Они замолчали. Только тишина свистела и взрывалась. Обстрел длился два часа. Недолет... перелет... Наташа надела на голову красную шапочку, накрылась сверху курткой – смастерила себе тряпичный домик, спряталась под пологом иллюзии и сидела, понемногу раскачиваясь. Так делают дети из детских домов – накидывают на голову одеяло и раскачиваются под ним – под крышей дома, которого нет, в колыбельке, которая не приходит в движение от прикосновения женской руки, ведь ее нет – ни женщины, ни руки, ни колыбельки. Как нет и самого дома. Все это – подсознательное, детское. Но иллюзия спасает от страха и взрослых, и детей.
– Ты зачем вообще снимаешь? – спросил Ильяс. – Кому нужна твоя фотография, когда все можно увидеть по телевизору? Даже здесь в Чечне у всех есть видеокамеры. Зачем ты выбрала такую ненужную профессию? – Он погладил свою камеру, лежащую у ног на полу. – Фотография умирает. Или уже умерла.
– Снимок – это то, что заставит людей вспомнить, когда ситуация забудется, – забубнила Наташа из-под куртки. – Охота им рыться в видеопленках...
– Охота им разглядывать твои бумажки. Я тебе могу сказать, на что такие бумажки будут нужны через несколько лет. Только обижать тебя не хочу...
– Фотография – это искусство, а искусство – вечно, – слова выходили из-под куртки приглушенными.
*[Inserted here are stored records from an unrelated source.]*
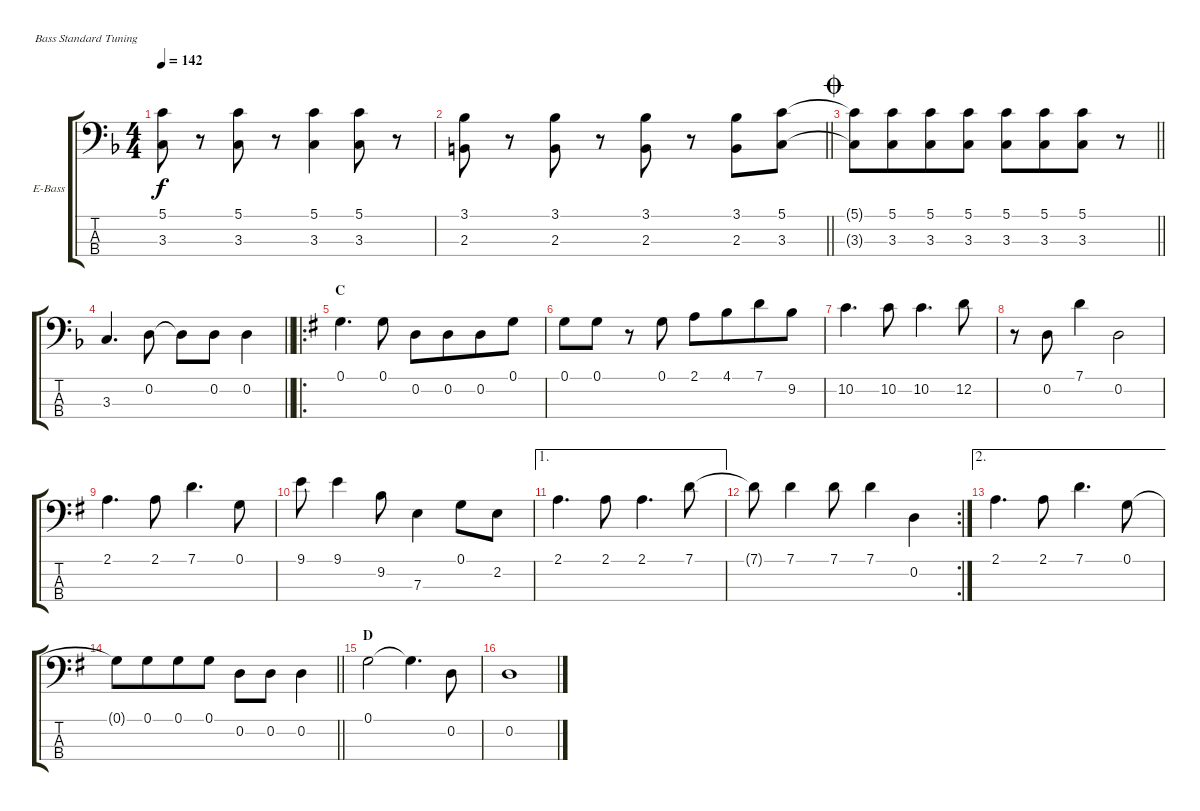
\bracketExtendMode groupsimilarinstruments
\firstSystemTrackNameOrientation horizontal
\otherSystemsTrackNameOrientation horizontal
\track ("Electric Bass" "E-Bass") {instrument electricbassfinger}
\staff {score tabs}
\tuning (G2 D2 A1 E1)
\ts (4 4)
\tempo 142
\clef f4
\ks f
(5.1 3.3).8{dy f} r.8 (5.1 3.3).8 r.8 (5.1 3.3).4 (5.1 3.3).8 r.8 |
\barLineRight lightlight
(3.1 2.3).8 r.8 (3.1 2.3).8 r.8 (3.1 2.3).8 r.8 (3.1 2.3).8 (5.1 3.3).8 |
\jump coda
\barLineRight lightlight
(5.1{t} 3.3{t}).8{beam merge} (5.1 3.3).8{beam merge} (5.1 3.3).8{beam merge} (5.1 3.3).8{beam split} (5.1 3.3).8{beam merge} (5.1 3.3).8{beam merge} (5.1 3.3).8 r.8 |
\barLineRight lightlight
3.3.4{d} 0.2.8 0.2{t}.8 0.2.8 0.2.4 |
\ro
\section ("" "C")
\ks g
0.1.4{d} 0.1.8 0.2.8 0.2.8{beam merge} 0.2.8 0.1.8 |
0.1.8 0.1.8 r.8 0.1.8 2.1.8 4.1.8{beam merge} 7.1.8 9.2.8 |
10.2.4{d} 10.2.8 10.2.4{d} 12.2.8 |
r.8 0.2.8 7.1.4 0.2.2 |
2.1.4{d} 2.1.8 7.1.4{d} 0.1.8 |
9.1.8 9.1.4 9.2.8 7.3.4 0.1.8 2.2.8 |
\ae 1
2.1.4{d} 2.1.8 2.1.4{d} 7.1.8 |
\rc 2
7.1{t}.8 7.1.4 7.1.8 7.1.4 0.2.4 |
\ae 2
2.1.4{d} 2.1.8 7.1.4{d} 0.1.8 |
\barLineRight lightlight
0.1{t}.8 0.1.8{beam merge} 0.1.8 0.1.8 0.2.8 0.2.8 0.2.4 |
\section ("" "D")
0.1.2 0.1{t}.4{d} 0.2.8 |
0.2.1
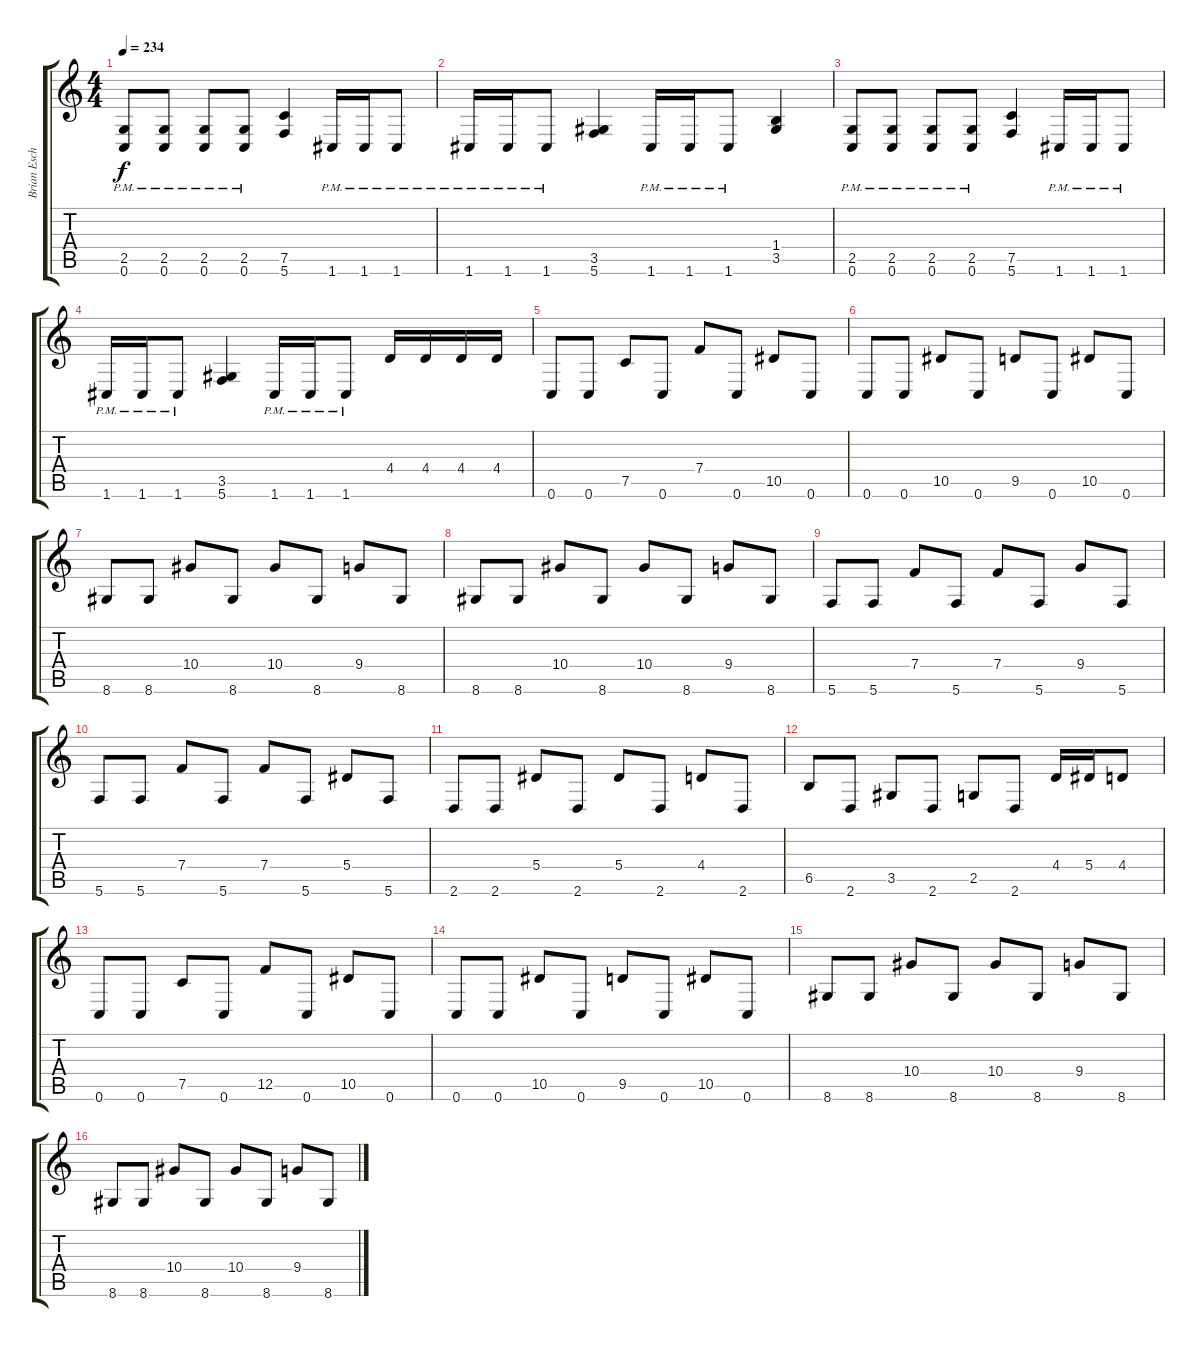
\track ("Brian Eschbach (Rhythm Guitar)" "Brian Esch") {instrument distortionguitar}
\staff {score tabs}
\tuning (C4 G3 Eb3 Bb2 F2 C2) {hide}
\ts (4 4)
\tempo 234
\clef g2
\ks c
(2.5{pm} 0.6{pm}).8{dy f instrument distortionguitar} (2.5{pm} 0.6{pm}).8 (2.5{pm} 0.6{pm}).8 (2.5{pm} 0.6{pm}).8 (7.5 5.6).4 1.6{pm}.16 1.6{pm}.16 1.6{pm}.8 |
1.6{pm}.16 1.6{pm}.16 1.6{pm}.8 (3.5 5.6).4 1.6{pm}.16 1.6{pm}.16 1.6{pm}.8 (1.4 3.5).4 |
(2.5{pm} 0.6{pm}).8 (2.5{pm} 0.6{pm}).8 (2.5{pm} 0.6{pm}).8 (2.5{pm} 0.6{pm}).8 (7.5 5.6).4 1.6{pm}.16 1.6{pm}.16 1.6{pm}.8 |
1.6{pm}.16 1.6{pm}.16 1.6{pm}.8 (3.5 5.6).4 1.6{pm}.16 1.6{pm}.16 1.6{pm}.8 4.4.16 4.4.16 4.4.16 4.4.16 |
0.6.8 0.6.8 7.5.8 0.6.8 7.4.8 0.6.8 10.5.8 0.6.8 |
0.6.8 0.6.8 10.5.8 0.6.8 9.5.8 0.6.8 10.5.8 0.6.8 |
8.6.8 8.6.8 10.4.8 8.6.8 10.4.8 8.6.8 9.4.8 8.6.8 |
8.6.8 8.6.8 10.4.8 8.6.8 10.4.8 8.6.8 9.4.8 8.6.8 |
5.6.8 5.6.8 7.4.8 5.6.8 7.4.8 5.6.8 9.4.8 5.6.8 |
5.6.8 5.6.8 7.4.8 5.6.8 7.4.8 5.6.8 5.4.8 5.6.8 |
2.6.8 2.6.8 5.4.8 2.6.8 5.4.8 2.6.8 4.4.8 2.6.8 |
6.5.8 2.6.8 3.5.8 2.6.8 2.5.8 2.6.8 4.4.16 5.4.16 4.4.8 |
0.6.8 0.6.8 7.5.8 0.6.8 12.5.8 0.6.8 10.5.8 0.6.8 |
0.6.8 0.6.8 10.5.8 0.6.8 9.5.8 0.6.8 10.5.8 0.6.8 |
8.6.8 8.6.8 10.4.8 8.6.8 10.4.8 8.6.8 9.4.8 8.6.8 |
8.6.8 8.6.8 10.4.8 8.6.8 10.4.8 8.6.8 9.4.8 8.6.8
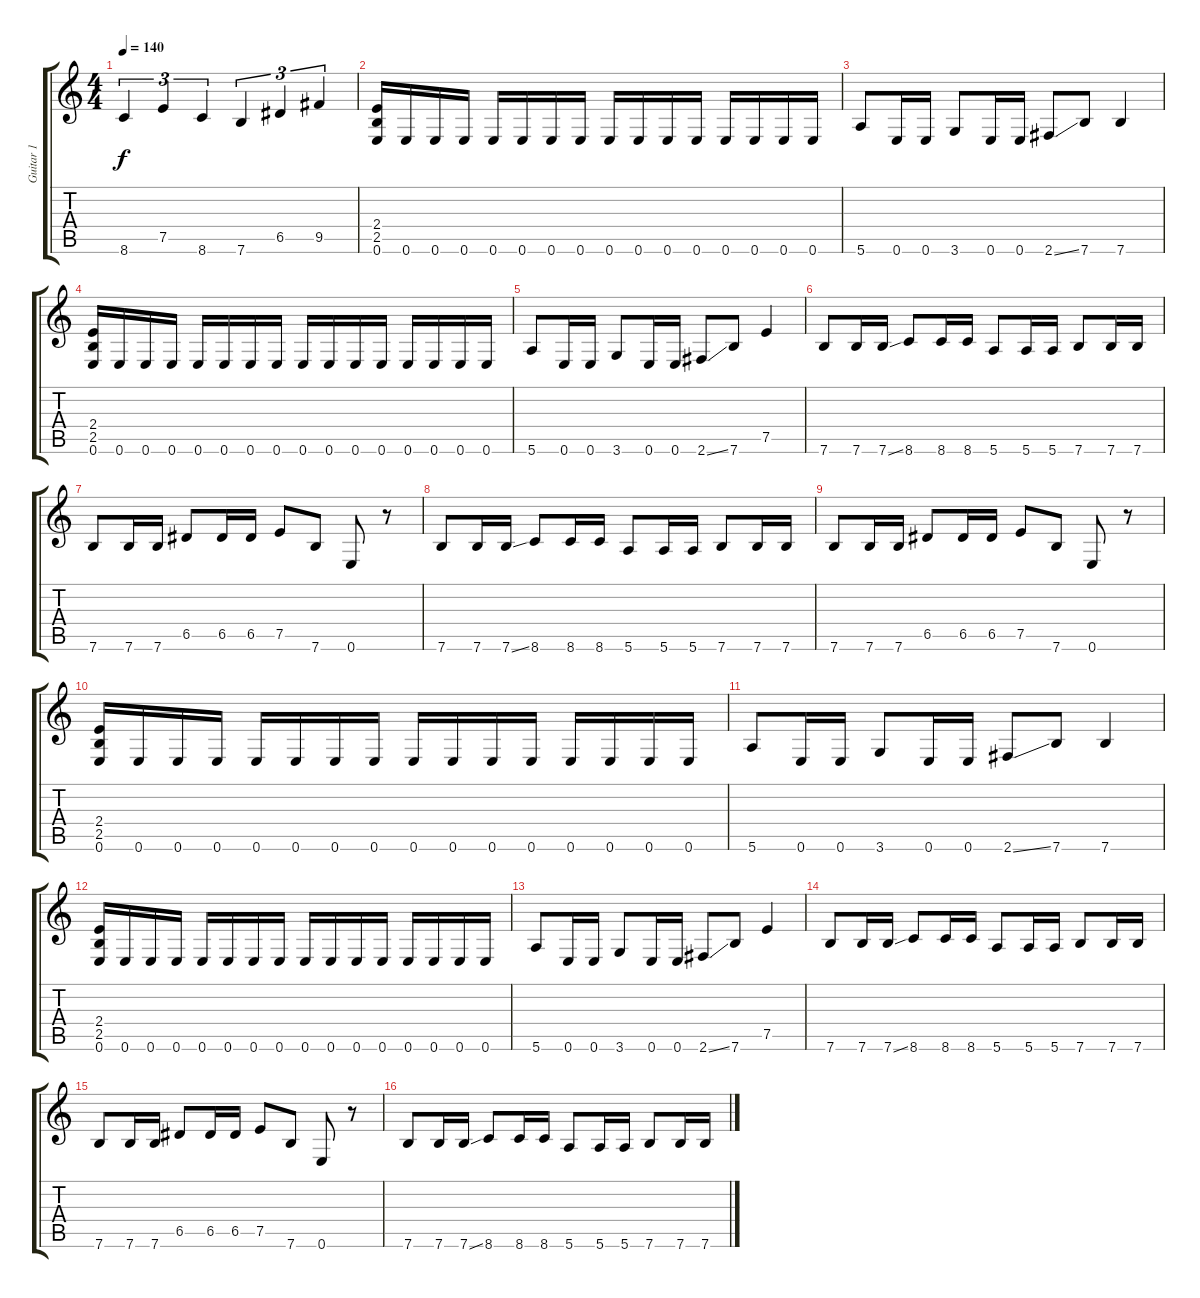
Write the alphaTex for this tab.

\track ("Guitar 1" "Guitar 1") {instrument distortionguitar}
\staff {score tabs}
\tuning (E4 B3 G3 D3 A2 E2) {hide}
\ts (4 4)
\tempo 140
\clef g2
\ks c
8.6.4{tu (3 2) dy f} 7.5.4{tu (3 2)} 8.6.4{tu (3 2)} 7.6.4{tu (3 2)} 6.5.4{tu (3 2)} 9.5.4{tu (3 2)} |
(2.4 2.5 0.6).16 0.6.16 0.6.16 0.6.16 0.6.16 0.6.16 0.6.16 0.6.16 0.6.16 0.6.16 0.6.16 0.6.16 0.6.16 0.6.16 0.6.16 0.6.16 |
5.6.8 0.6.16 0.6.16 3.6.8 0.6.16 0.6.16 2.6{ss}.8 7.6.8 7.6.4 |
(2.4 2.5 0.6).16 0.6.16 0.6.16 0.6.16 0.6.16 0.6.16 0.6.16 0.6.16 0.6.16 0.6.16 0.6.16 0.6.16 0.6.16 0.6.16 0.6.16 0.6.16 |
5.6.8 0.6.16 0.6.16 3.6.8 0.6.16 0.6.16 2.6{ss}.8 7.6.8 7.5.4 |
7.6.8 7.6.16 7.6{ss}.16 8.6.8 8.6.16 8.6.16 5.6.8 5.6.16 5.6.16 7.6.8 7.6.16 7.6.16 |
7.6.8 7.6.16 7.6.16 6.5.8 6.5.16 6.5.16 7.5.8 7.6.8 0.6.8 r.8 |
7.6.8 7.6.16 7.6{ss}.16 8.6.8 8.6.16 8.6.16 5.6.8 5.6.16 5.6.16 7.6.8 7.6.16 7.6.16 |
7.6.8 7.6.16 7.6.16 6.5.8 6.5.16 6.5.16 7.5.8 7.6.8 0.6.8 r.8 |
(2.4 2.5 0.6).16 0.6.16 0.6.16 0.6.16 0.6.16 0.6.16 0.6.16 0.6.16 0.6.16 0.6.16 0.6.16 0.6.16 0.6.16 0.6.16 0.6.16 0.6.16 |
5.6.8 0.6.16 0.6.16 3.6.8 0.6.16 0.6.16 2.6{ss}.8 7.6.8 7.6.4 |
(2.4 2.5 0.6).16 0.6.16 0.6.16 0.6.16 0.6.16 0.6.16 0.6.16 0.6.16 0.6.16 0.6.16 0.6.16 0.6.16 0.6.16 0.6.16 0.6.16 0.6.16 |
5.6.8 0.6.16 0.6.16 3.6.8 0.6.16 0.6.16 2.6{ss}.8 7.6.8 7.5.4 |
7.6.8 7.6.16 7.6{ss}.16 8.6.8 8.6.16 8.6.16 5.6.8 5.6.16 5.6.16 7.6.8 7.6.16 7.6.16 |
7.6.8 7.6.16 7.6.16 6.5.8 6.5.16 6.5.16 7.5.8 7.6.8 0.6.8 r.8 |
7.6.8 7.6.16 7.6{ss}.16 8.6.8 8.6.16 8.6.16 5.6.8 5.6.16 5.6.16 7.6.8 7.6.16 7.6.16
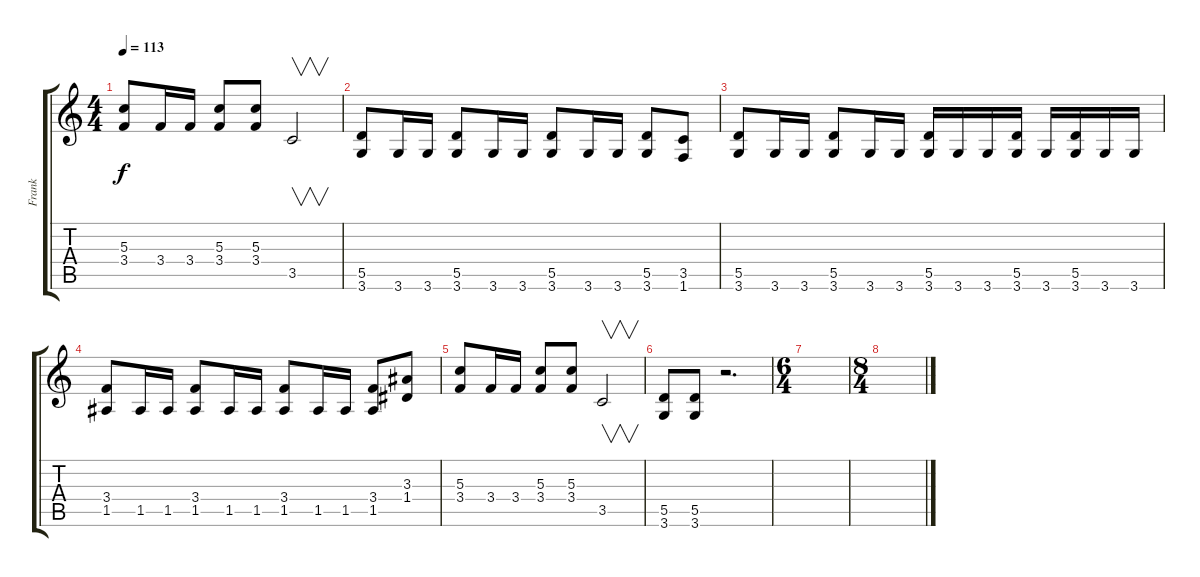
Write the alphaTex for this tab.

\track ("Frank" "Frank") {instrument distortionguitar}
\staff {score tabs}
\tuning (E4 B3 G3 D3 A2 E2) {hide}
\ts (4 4)
\tempo 113
\clef g2
\ks c
(5.3 3.4).8{dy f} 3.4.16 3.4.16 (5.3 3.4).8 (5.3 3.4).8 3.5.2{v instrument guitarharmonics} |
(5.5 3.6).8{instrument distortionguitar} 3.6.16 3.6.16 (5.5 3.6).8 3.6.16 3.6.16 (5.5 3.6).8 3.6.16 3.6.16 (5.5 3.6).8 (3.5 1.6).8 |
(5.5 3.6).8 3.6.16 3.6.16 (5.5 3.6).8 3.6.16 3.6.16 (5.5 3.6).16 3.6.16 3.6.16 (5.5 3.6).16 3.6.16 (5.5 3.6).16 3.6.16 3.6.16 |
(3.4 1.5).8 1.5.16 1.5.16 (3.4 1.5).8 1.5.16 1.5.16 (3.4 1.5).8 1.5.16 1.5.16 (3.4 1.5).8 (3.3 1.4).8 |
(5.3 3.4).8 3.4.16 3.4.16 (5.3 3.4).8 (5.3 3.4).8 3.5.2{v} |
(5.5 3.6).8 (5.5 3.6).8 r.2{d} |
\ts (6 4)
|
\ts (8 4)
– Какое искусство без звука и без движения? Не смеши меня ради Аллаха. Кино – это искусство.
– Без звука и без движения... Ха! – Наташа скинула с головы куртку. – Да ты просто ничего в фотографии не понимаешь! На снимке еще как видно движение. Каждый снимок пахнет и имеет свой вкус! Ну, например... Ты есть сейчас хочешь?
– Клянусь Аллахом, с утра сегодня не ел, – Ильяс пощупал живот.
– А я тебе сейчас покажу снимок, на котором еда. И ты ее захочешь сожрать прямо с бумагой. Понял? Вот это хороший снимок. А не захочешь, тогда плохой. Что ты мне – камера, камера... Я снимаю историю, и моя история ценней, чем твоя – телевизионная.
– О-хо-хо-хо-хо! Ширапутдин! Ты это слышал?! – Ильяс перегибается к коллеге через Наташу, и они оба громко хохочут.
– О-хо-хо-хо-хо-хо...
– На вот тебе ручку, – Ширапутдин протянул ей шариковую ручку, которой рисовал крестики. – На, и сними ее так, чтобы мне захотелось взять ее с твоего снимка в руки и писать.
– Ручку надо расположить, – Наташа кладет ручку на тетрадь, – вот так или вот так, – передвигает ее по листу. – Смотри, вот если с этого ракурса взять... Короче, нужно, чтобы было красиво. Зрителю плевать, как и когда ты снимал. Стреляют в фотографа или нет – это никого не волнует. Не волнуют приемы, свет, цвет. Зрителя заботит одно – красиво или некрасиво. Понятно? Фотография – это театр, это литература. Она никогда не умрет...
– Вчера мы ездили в лагерь беженцев в Ингушетию. Скажи же, Ширапутдин? – Ильяс снова перегнулся к коллеге. – Мы там сняли целую кассету, несколько сюжетов, короче. Люди рассказывали, что с ними произошло, как было, где было... А ты? Что ты там сделаешь со своим немым фотоаппаратом?